[Start of section]

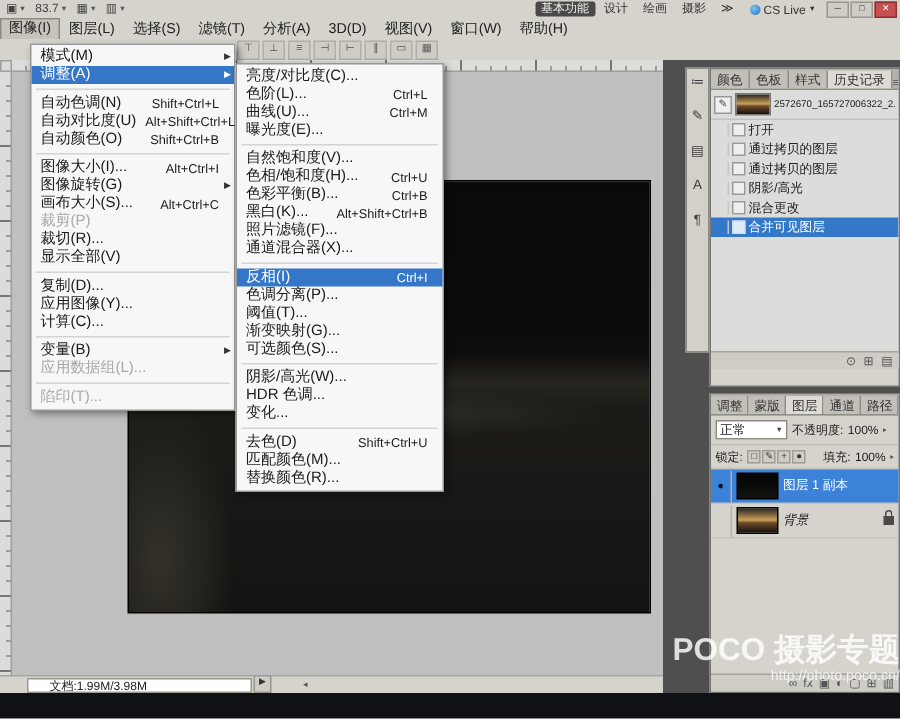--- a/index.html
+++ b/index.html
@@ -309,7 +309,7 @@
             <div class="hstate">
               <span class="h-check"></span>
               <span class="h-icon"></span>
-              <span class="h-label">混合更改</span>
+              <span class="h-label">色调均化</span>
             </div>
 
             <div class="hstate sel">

[End of section]

- [What is expected]:
Would you please output each record exactly, leaving the images out?

- [Result for this task]:
--- a/index.html
+++ b/index.html
@@ -309,7 +309,7 @@
             <div class="hstate">
               <span class="h-check"></span>
               <span class="h-icon"></span>
-              <span class="h-label">混合更改</span>
+              <span class="h-label">色调均化</span>
             </div>
 
             <div class="hstate sel">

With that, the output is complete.